(Data for review)
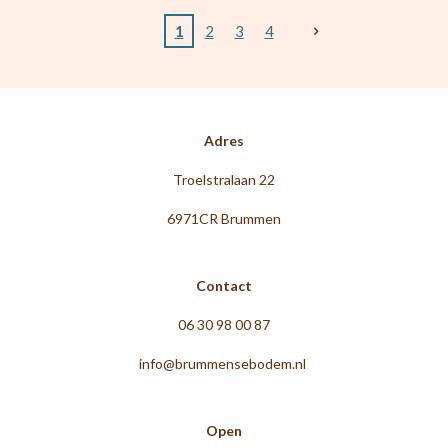
1
2
3
4
Adres
Troelstralaan 22
6971CR Brummen
Contact
06 30 98 00 87
info@brummensebodem.nl
Open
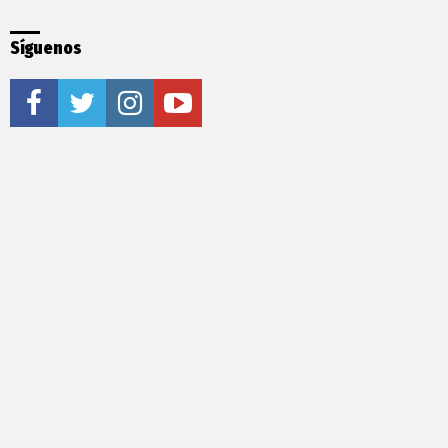
Síguenos
facebook
twitter
instagram
youtube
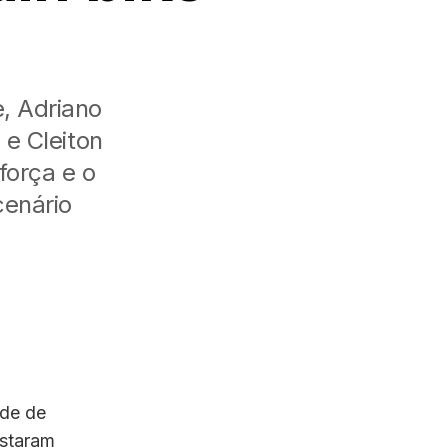
, Adriano
 e Cleiton
força e o
cenário
ade de
istaram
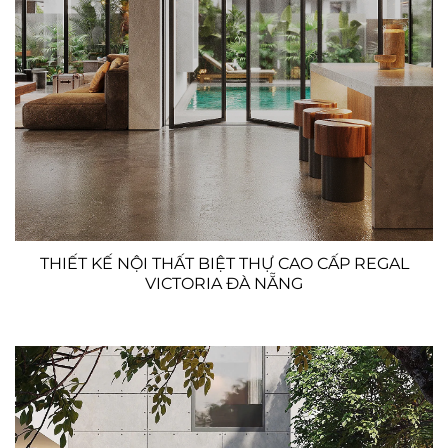
THIẾT KẾ NỘI THẤT BIỆT THỰ CAO CẤP REGAL
VICTORIA ĐÀ NẴNG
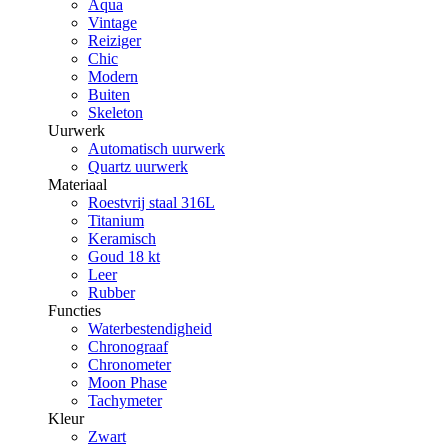
Aqua
Vintage
Reiziger
Chic
Modern
Buiten
Skeleton
Uurwerk
Automatisch uurwerk
Quartz uurwerk
Materiaal
Roestvrij staal 316L
Titanium
Keramisch
Goud 18 kt
Leer
Rubber
Functies
Waterbestendigheid
Chronograaf
Chronometer
Moon Phase
Tachymeter
Kleur
Zwart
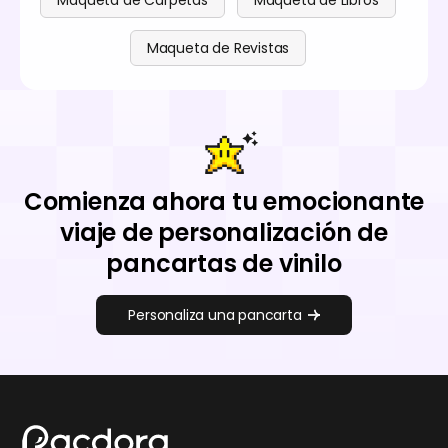
Maqueta de Carpetas
Maqueta de Libros
Maqueta de Revistas
Comienza ahora tu emocionante
viaje de personalización de
pancartas de vinilo
Personaliza una pancarta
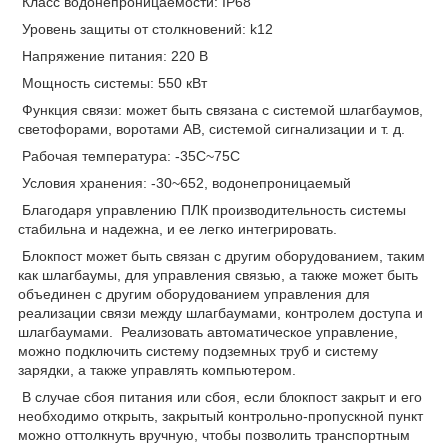
Класс водонепроницаемости: IP68
Уровень защиты от столкновений: k12
Напряжение питания: 220 В
Мощность системы: 550 кВт
Функция связи: может быть связана с системой шлагбаумов,
светофорами, воротами AB, системой сигнализации и т. д.
Рабочая температура: -35C~75C
Условия хранения: -30~652, водонепроницаемый
Благодаря управлению ПЛК производительность системы
стабильна и надежна, и ее легко интегрировать.
Блокпост может быть связан с другим оборудованием, таким
как шлагбаумы, для управления связью, а также может быть
объединен с другим оборудованием управления для
реализации связи между шлагбаумами, контролем доступа и
шлагбаумами. Реализовать автоматическое управление,
можно подключить систему подземных труб и систему
зарядки, а также управлять компьютером.
В случае сбоя питания или сбоя, если блокпост закрыт и его
необходимо открыть, закрытый контрольно-пропускной пункт
можно оттолкнуть вручную, чтобы позволить транспортным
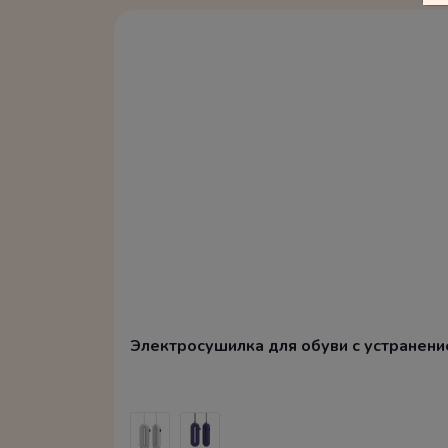
Электросушилка для обуви с устранением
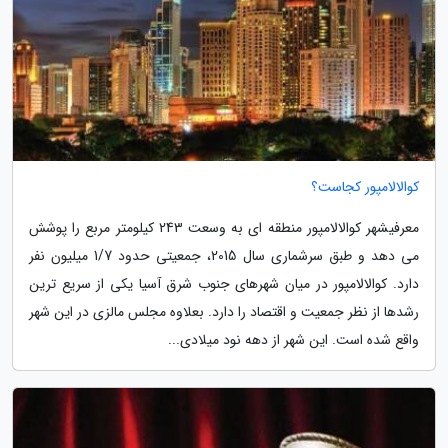
کوالالامپور کجاست؟
معرفیشهر کوالالامپور منطقه ای به وسعت 243 کیلومتر مربع را پوشش
می دهد و طبق سرشماری سال 2015، جمعیتی حدود 1/7 میلیون نفر
دارد. کوالالامپور در میان شهرهای جنوب شرق آسیا یکی از سریع ترین
رشدها از نظر جمعیت و اقتصاد را دارد. بعلاوه مجلس مالزی در این شهر
واقع شده است. این شهر از دهه نود میلادی...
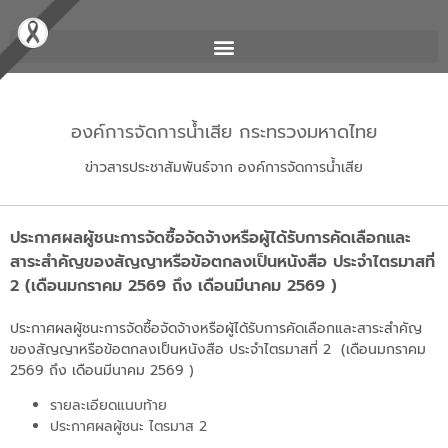
องค์การจัดการน้ำเสีย กระทรวงมหาดไทย
ข่าวสารประชาสัมพันธ์จาก องค์การจัดการน้ำเสีย
ประกาศผลผู้ชนะการจัดซื้อจัดจ้างหรือผู้ได้รับการคัดเลือกและ
สาระสำคัญของสัญญาหรือข้อตกลงเป็นหนังสือ ประจำไตรมาสที่
2 (เดือนมกราคม 2569 ถึง เดือนมีนาคม 2569 )
ประกาศผลผู้ชนะการจัดซื้อจัดจ้างหรือผู้ได้รับการคัดเลือกและสาระสำคัญ
ของสัญญาหรือข้อตกลงเป็นหนังสือ ประจำไตรมาสที่ 2 (เดือนมกราคม
2569 ถึง เดือนมีนาคม 2569 )
รายละเอียดแนบท้าย
ประกาศผลผู้ชนะ ไตรมาส 2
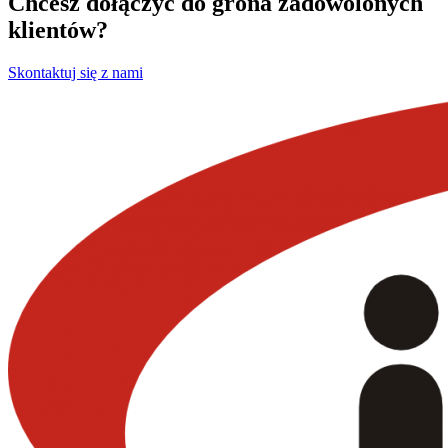
Chcesz dołączyć do grona zadowolonych
klientów?
Skontaktuj się z nami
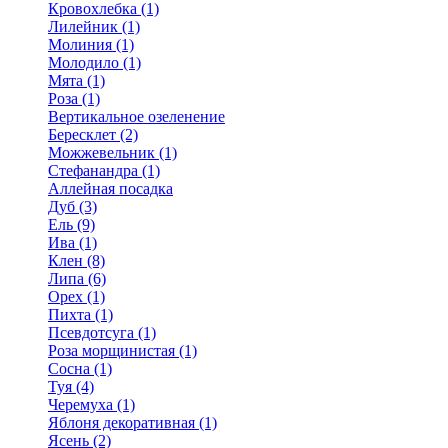
Кровохлебка (1)
Лилейник (1)
Молиния (1)
Молодило (1)
Мята (1)
Роза (1)
Вертикальное озеленение
Бересклет (2)
Можжевельник (1)
Стефанандра (1)
Аллейная посадка
Дуб (3)
Ель (9)
Ива (1)
Клен (8)
Липа (6)
Орех (1)
Пихта (1)
Псевдотсуга (1)
Роза морщинистая (1)
Сосна (1)
Туя (4)
Черемуха (1)
Яблоня декоративная (1)
Ясень (2)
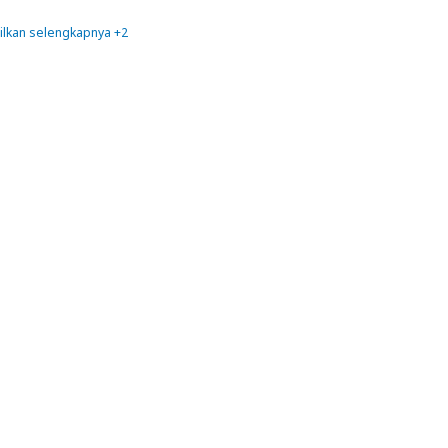
lkan selengkapnya +2
Pendidikan
SEO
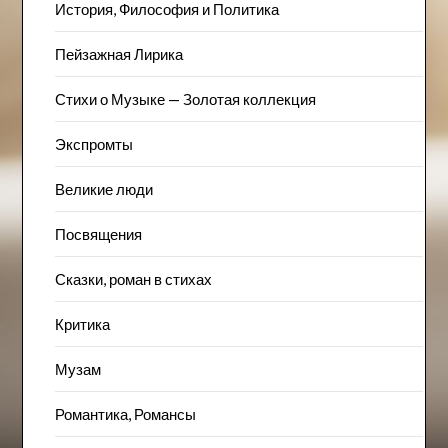
История, Философия и Политика
Пейзажна​я Лирика
Стихи о Музыке — Золотая коллекция
Экспромты
Великие люди
Посвящения
Сказки, роман в стихах
Критика
Музам
Романтика, Романсы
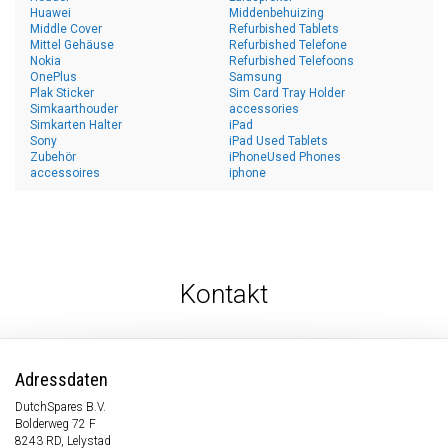
Huawei
Middenbehuizing
Middle Cover
Refurbished Tablets
Mittel Gehäuse
Refurbished Telefone
Nokia
Refurbished Telefoons
OnePlus
Samsung
Plak Sticker
Sim Card Tray Holder
Simkaarthouder
accessories
Simkarten Halter
iPad
Sony
iPad Used Tablets
Zubehör
iPhoneUsed Phones
accessoires
iphone
Kontakt
Adressdaten
DutchSpares B.V.
Bolderweg 72 F
8243 RD, Lelystad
(End Data for review)
Each line in the listing above that includes "связи" is to be copied.

Функция связи: может быть связана с системой шлагбаумов,
реализации связи между шлагбаумами, контролем доступа и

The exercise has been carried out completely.